Problem details> Transcribe every line below exactly; no image goes into the output.

+++ Data for this task +++

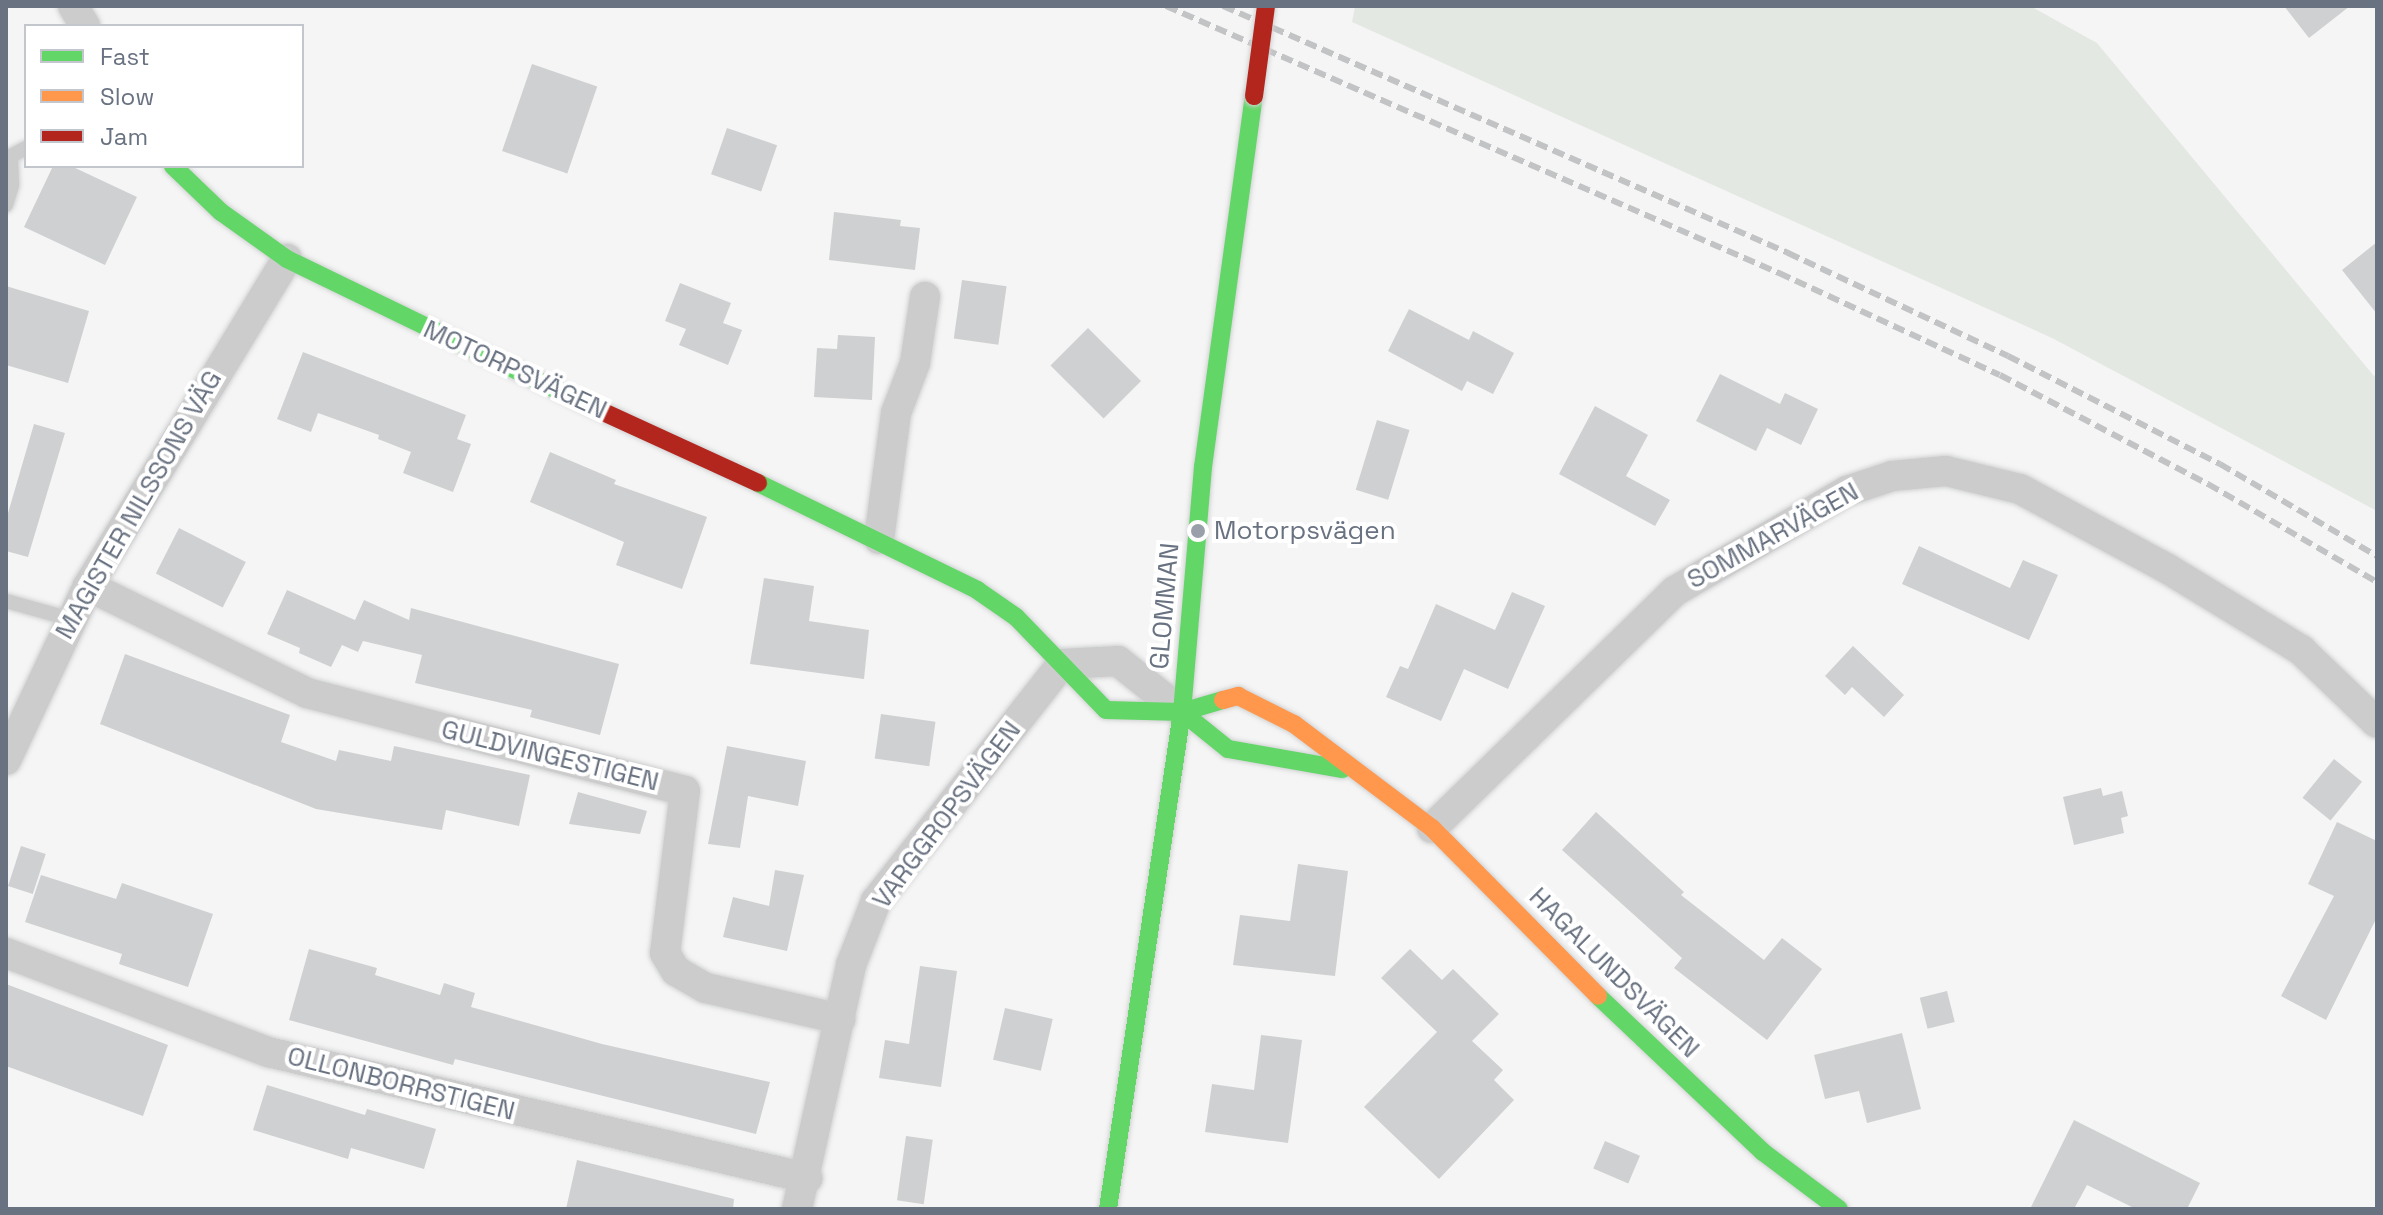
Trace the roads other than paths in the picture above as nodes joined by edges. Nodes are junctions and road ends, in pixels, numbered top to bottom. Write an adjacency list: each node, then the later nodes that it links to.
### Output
1 (73, 6): 3 (street)
2 (1266, 6): 14 (street, GLOMMAN, bridge)
3 (84, 24)
4 (8, 156): 6 (lane)
5 (175, 168): 7 (street, MOTORPSVÄGEN)
6 (6, 205)
7 (287, 259): 9 (street, MOTORPSVÄGEN); 10 (street, MAGISTER NILSSONS VÄG)
8 (925, 297): 9 (street)
9 (879, 539): 13 (street, MOTORPSVÄGEN)
10 (88, 586): 12 (street, MAGISTER NILSSONS VÄG); 20 (street, GULDVINGESTIGEN)
11 (6, 601): 12 (lane)
12 (71, 619): 16 (street, MAGISTER NILSSONS VÄG)
13 (1062, 664): 14 (street); 14 (street, MOTORPSVÄGEN); 20 (street, VARGGROPSVÄGEN)
14 (1182, 712): 17 (street, HAGALUNDSVÄGEN); 17 (street, HAGALUNDSVÄGEN); 23 (street, GLOMMAN)
15 (2377, 723): 18 (street, SOMMARVÄGEN)
16 (6, 760)
17 (1355, 773): 18 (street, HAGALUNDSVÄGEN)
18 (1432, 828): 24 (street, HAGALUNDSVÄGEN)
19 (6, 953): 21 (street, OLLONBORRSTIGEN)
20 (840, 1019): 21 (street, VARGGROPSVÄGEN)
21 (807, 1178): 22 (street, VARGGROPSVÄGEN)
22 (797, 1209)
23 (1108, 1209)
24 (1839, 1209)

+++

Written answer>
Trace the roads other than paths in the picture above as nodes joined by edges. Nodes are junctions and road ends, in pixels, numbered top to bottom. Write an adjacency list: each node, then the later nodes that it links to.
### Output
1 (73, 6): 3 (street)
2 (1266, 6): 14 (street, GLOMMAN, bridge)
3 (84, 24)
4 (8, 156): 6 (lane)
5 (175, 168): 7 (street, MOTORPSVÄGEN)
6 (6, 205)
7 (287, 259): 9 (street, MOTORPSVÄGEN); 10 (street, MAGISTER NILSSONS VÄG)
8 (925, 297): 9 (street)
9 (879, 539): 13 (street, MOTORPSVÄGEN)
10 (88, 586): 12 (street, MAGISTER NILSSONS VÄG); 20 (street, GULDVINGESTIGEN)
11 (6, 601): 12 (lane)
12 (71, 619): 16 (street, MAGISTER NILSSONS VÄG)
13 (1062, 664): 14 (street); 14 (street, MOTORPSVÄGEN); 20 (street, VARGGROPSVÄGEN)
14 (1182, 712): 17 (street, HAGALUNDSVÄGEN); 17 (street, HAGALUNDSVÄGEN); 23 (street, GLOMMAN)
15 (2377, 723): 18 (street, SOMMARVÄGEN)
16 (6, 760)
17 (1355, 773): 18 (street, HAGALUNDSVÄGEN)
18 (1432, 828): 24 (street, HAGALUNDSVÄGEN)
19 (6, 953): 21 (street, OLLONBORRSTIGEN)
20 (840, 1019): 21 (street, VARGGROPSVÄGEN)
21 (807, 1178): 22 (street, VARGGROPSVÄGEN)
22 (797, 1209)
23 (1108, 1209)
24 (1839, 1209)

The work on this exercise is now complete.